### Zestaw zadań
**a.** Wypisz z podanego fragmentu dokładnie tę część, która zaczyna się od słów zawierających „Mapka metra jest”, a kończy na „swoim domu :-)”.
**b.** Ile według podanego fragmentu trwała jazda do centrum z miejsca zamieszkania nad morzem i jakimi środkami transportu się odbywała?

Mapka metra jest bezcenna bo na żadnym dworcu nie jest dostępna a informacje są niedokładne - przynajmniej ja nigdy przez ten tydzień nie widziałam. Mieszkając nad morzem do
centrum miałam niespełna godzinę jazdy pociągiem i metrem.
A to co najcenniejsze i najsłynniejsze jak  Koloseum, Forum Romanum , Kapitol jest w centralnej części miasta.


Dla samodzielnego poznawania Rzymu przewodnik ten jest doskonały i treścią i wielkością. Informacje są przejrzyste , krótkie a treściwe.  Dobrze spełnia swoje zadania na miejscu a także śmiało mogę go polecić osobom, które chcą poznać Wieczne Miasto w swoim domu :-)

### Sekcja danych

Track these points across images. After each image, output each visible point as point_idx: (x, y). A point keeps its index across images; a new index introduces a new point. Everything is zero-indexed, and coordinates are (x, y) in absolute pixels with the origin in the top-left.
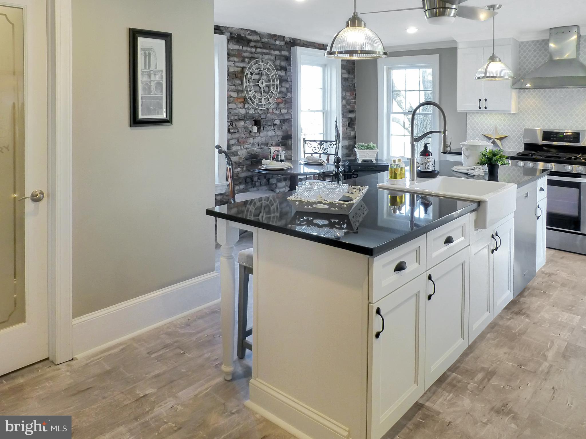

### Lista odpowiedzi
**a.**
Mapka metra jest bezcenna bo na żadnym dworcu nie jest dostępna a informacje są niedokładne - przynajmniej ja nigdy przez ten tydzień nie widziałam. Mieszkając nad morzem do
centrum miałam niespełna godzinę jazdy pociągiem i metrem.
A to co najcenniejsze i najsłynniejsze jak  Koloseum, Forum Romanum , Kapitol jest w centralnej części miasta.


Dla samodzielnego poznawania Rzymu przewodnik ten jest doskonały i treścią i wielkością. Informacje są przejrzyste , krótkie a treściwe.  Dobrze spełnia swoje zadania na miejscu a także śmiało mogę go polecić osobom, które chcą poznać Wieczne Miasto w swoim domu :-)

**b.** Niespełna godzinę, pociągiem i metrem.